Precision-Controlled Antigens Detail B Cell Activation

A new study from Aarhus University challenges traditional beliefs about the immune system’s activation method for B cells. The team, whose study was published in Nature Communications, reveals that even antigens that can only bind one receptor at a time can activate B cells, contrary to what was previously believed.

This discovery provides a breakthrough in our understanding of how immune cells recognize pathogens, which can lead to better vaccine design. The study also sheds new light on the foundation for how receptors on the surface of cells send signals into the cells, a crucial biological process.

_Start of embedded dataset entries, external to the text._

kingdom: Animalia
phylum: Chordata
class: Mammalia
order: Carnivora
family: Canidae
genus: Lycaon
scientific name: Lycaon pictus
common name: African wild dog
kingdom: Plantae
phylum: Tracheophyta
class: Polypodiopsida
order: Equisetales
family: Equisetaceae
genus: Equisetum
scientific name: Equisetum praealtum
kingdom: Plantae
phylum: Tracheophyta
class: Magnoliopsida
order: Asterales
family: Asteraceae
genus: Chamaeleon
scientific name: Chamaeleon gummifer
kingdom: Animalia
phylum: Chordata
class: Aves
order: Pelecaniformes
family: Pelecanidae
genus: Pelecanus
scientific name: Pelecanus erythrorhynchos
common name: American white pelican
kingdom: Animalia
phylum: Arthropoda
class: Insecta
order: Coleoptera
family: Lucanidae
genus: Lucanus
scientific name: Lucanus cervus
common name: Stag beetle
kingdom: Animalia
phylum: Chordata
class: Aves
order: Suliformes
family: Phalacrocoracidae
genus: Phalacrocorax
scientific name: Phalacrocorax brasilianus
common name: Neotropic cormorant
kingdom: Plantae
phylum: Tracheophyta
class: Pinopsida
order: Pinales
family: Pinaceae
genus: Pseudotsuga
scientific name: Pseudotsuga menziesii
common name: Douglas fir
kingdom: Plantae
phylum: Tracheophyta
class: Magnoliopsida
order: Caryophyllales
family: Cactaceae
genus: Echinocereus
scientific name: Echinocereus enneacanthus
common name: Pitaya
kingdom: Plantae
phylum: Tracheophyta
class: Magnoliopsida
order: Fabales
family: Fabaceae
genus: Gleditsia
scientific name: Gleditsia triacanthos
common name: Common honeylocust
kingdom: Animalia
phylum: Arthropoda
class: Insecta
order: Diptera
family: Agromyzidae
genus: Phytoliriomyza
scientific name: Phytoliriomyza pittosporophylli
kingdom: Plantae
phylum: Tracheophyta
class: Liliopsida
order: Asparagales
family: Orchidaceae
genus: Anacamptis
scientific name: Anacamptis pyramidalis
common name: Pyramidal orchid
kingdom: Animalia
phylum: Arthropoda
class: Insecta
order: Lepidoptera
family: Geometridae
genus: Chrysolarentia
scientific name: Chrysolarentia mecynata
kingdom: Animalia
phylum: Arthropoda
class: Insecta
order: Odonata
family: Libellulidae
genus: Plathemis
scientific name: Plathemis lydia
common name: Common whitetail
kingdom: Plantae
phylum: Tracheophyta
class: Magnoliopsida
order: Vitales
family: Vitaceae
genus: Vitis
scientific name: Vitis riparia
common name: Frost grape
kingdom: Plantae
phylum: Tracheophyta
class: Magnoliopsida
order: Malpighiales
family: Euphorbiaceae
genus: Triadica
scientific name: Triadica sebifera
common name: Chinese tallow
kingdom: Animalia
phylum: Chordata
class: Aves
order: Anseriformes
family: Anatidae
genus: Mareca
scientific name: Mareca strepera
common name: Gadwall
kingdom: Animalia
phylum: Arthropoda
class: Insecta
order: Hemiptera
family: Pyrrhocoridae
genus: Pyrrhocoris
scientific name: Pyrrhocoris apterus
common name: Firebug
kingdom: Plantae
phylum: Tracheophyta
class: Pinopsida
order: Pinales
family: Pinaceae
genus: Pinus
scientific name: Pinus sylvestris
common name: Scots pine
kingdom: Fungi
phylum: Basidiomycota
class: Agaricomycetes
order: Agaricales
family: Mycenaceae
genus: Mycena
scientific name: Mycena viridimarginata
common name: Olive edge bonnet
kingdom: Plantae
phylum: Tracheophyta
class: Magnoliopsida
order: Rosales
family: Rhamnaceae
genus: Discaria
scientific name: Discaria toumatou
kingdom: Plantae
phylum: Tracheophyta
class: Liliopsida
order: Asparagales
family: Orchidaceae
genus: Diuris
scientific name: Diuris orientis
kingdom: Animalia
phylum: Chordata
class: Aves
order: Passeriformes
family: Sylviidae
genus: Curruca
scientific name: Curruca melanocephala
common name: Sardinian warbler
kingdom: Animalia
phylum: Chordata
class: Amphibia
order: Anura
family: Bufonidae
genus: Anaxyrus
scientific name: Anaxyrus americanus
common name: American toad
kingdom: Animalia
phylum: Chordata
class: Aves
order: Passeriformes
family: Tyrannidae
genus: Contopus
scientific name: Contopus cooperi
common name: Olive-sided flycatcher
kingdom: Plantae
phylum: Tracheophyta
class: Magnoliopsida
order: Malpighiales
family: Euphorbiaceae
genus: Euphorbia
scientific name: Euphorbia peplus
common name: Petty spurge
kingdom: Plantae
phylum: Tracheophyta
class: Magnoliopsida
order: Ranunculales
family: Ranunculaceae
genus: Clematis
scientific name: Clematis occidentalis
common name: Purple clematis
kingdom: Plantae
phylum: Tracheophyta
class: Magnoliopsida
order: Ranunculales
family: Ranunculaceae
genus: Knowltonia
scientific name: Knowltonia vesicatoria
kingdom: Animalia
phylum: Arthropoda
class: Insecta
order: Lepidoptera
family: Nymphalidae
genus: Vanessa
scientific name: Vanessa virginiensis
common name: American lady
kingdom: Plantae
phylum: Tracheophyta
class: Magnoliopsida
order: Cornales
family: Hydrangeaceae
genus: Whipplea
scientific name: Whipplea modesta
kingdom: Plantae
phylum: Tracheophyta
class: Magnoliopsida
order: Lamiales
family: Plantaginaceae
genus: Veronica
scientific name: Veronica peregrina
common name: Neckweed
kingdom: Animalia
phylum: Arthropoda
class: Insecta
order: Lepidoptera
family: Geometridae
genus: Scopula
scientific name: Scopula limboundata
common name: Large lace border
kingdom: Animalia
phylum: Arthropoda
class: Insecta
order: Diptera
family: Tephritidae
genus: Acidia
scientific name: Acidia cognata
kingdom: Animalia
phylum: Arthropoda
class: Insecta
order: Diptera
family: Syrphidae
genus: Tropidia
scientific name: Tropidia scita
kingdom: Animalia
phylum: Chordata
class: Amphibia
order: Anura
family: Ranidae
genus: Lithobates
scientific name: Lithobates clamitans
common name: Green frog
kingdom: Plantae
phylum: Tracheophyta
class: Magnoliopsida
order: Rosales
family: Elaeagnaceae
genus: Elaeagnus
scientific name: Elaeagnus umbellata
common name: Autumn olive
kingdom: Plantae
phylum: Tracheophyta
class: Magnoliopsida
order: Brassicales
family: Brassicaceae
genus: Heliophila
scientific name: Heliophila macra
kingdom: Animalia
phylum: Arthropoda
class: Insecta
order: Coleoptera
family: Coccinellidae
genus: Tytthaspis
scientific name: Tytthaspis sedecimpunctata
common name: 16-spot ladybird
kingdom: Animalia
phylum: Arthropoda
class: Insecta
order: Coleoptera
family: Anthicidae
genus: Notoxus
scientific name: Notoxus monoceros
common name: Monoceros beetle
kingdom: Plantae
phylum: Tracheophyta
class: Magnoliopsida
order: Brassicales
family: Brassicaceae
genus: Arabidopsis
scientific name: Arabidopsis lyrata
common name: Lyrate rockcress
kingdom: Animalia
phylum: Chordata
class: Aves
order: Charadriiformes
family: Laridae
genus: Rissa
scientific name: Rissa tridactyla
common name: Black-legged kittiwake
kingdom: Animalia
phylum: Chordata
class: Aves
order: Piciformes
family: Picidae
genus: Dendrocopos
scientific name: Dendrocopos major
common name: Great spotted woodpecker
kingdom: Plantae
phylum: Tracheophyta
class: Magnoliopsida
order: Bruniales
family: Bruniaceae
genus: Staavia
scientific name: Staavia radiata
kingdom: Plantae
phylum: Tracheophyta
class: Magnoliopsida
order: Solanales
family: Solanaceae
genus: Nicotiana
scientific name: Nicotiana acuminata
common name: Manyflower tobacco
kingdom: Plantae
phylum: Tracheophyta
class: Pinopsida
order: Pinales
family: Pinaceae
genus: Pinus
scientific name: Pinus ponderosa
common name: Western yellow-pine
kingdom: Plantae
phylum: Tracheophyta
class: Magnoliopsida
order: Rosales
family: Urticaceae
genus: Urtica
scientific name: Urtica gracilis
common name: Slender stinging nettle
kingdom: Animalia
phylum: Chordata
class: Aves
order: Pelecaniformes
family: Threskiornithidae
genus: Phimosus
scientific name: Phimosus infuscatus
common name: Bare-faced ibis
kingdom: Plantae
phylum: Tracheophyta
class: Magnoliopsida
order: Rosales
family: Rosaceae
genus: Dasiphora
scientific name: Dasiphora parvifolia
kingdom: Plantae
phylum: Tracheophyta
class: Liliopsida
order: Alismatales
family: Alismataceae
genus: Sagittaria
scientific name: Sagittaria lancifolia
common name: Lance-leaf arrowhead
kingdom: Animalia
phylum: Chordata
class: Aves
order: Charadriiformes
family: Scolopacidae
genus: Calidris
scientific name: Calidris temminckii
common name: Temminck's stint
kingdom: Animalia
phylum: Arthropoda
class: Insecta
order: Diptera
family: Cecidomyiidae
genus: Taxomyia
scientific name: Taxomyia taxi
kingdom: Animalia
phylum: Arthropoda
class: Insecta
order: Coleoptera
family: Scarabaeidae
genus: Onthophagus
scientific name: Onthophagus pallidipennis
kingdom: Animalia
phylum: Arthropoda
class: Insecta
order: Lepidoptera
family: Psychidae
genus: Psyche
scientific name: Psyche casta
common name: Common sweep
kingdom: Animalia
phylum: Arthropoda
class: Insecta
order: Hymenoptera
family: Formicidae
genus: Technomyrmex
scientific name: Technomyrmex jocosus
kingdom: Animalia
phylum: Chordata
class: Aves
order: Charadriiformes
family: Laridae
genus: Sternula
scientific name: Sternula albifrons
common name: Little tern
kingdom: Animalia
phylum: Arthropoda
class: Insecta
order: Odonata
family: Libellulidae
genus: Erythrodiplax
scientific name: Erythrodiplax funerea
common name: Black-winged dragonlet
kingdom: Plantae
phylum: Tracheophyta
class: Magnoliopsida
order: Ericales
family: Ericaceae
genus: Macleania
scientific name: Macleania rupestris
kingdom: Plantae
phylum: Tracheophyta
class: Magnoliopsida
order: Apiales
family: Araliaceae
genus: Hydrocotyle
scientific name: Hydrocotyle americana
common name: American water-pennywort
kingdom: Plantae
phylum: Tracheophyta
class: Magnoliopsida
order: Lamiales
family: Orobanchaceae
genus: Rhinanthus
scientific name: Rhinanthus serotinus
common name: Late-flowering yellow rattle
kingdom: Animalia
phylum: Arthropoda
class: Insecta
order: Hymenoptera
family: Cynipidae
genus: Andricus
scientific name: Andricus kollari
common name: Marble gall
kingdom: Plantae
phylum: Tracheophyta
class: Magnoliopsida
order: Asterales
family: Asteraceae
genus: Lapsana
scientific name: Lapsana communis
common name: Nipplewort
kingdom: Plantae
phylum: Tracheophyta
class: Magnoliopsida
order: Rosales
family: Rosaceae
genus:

By leveraging a Holliday junction nanoscaffold, the scientists engineered monodisperse model antigens with precision-controlled affinity and valency. They found that the antigen exerts agonistic effects on the BCR as a function of increasing affinity and avidity. Additionally, they discovered that monovalent macromolecular antigens can activate the BCR at high concentrations, but micromolecular antigens cannot.

The humoral branch of the adaptive immune system plays a central role in combating pathogens by producing antibodies and immunological memory governed by B cells. The study’s findings uncover a new perspective on one of the most critical processes in the immune system. The researchers are attempting to use the same tools in reverse to turn off harmful immune system responses such as allergic reactions and autoimmune diseases.

These findings provide a new model that can be used to create better vaccines and treatments for a large group of diseases. The team is currently conducting preclinical vaccine trials to translate their findings into clinically relevant vaccine designs. The study is an exciting breakthrough that challenges the old paradigm and opens the door to new possibilities in vaccine design and therapies for autoimmune diseases and allergies.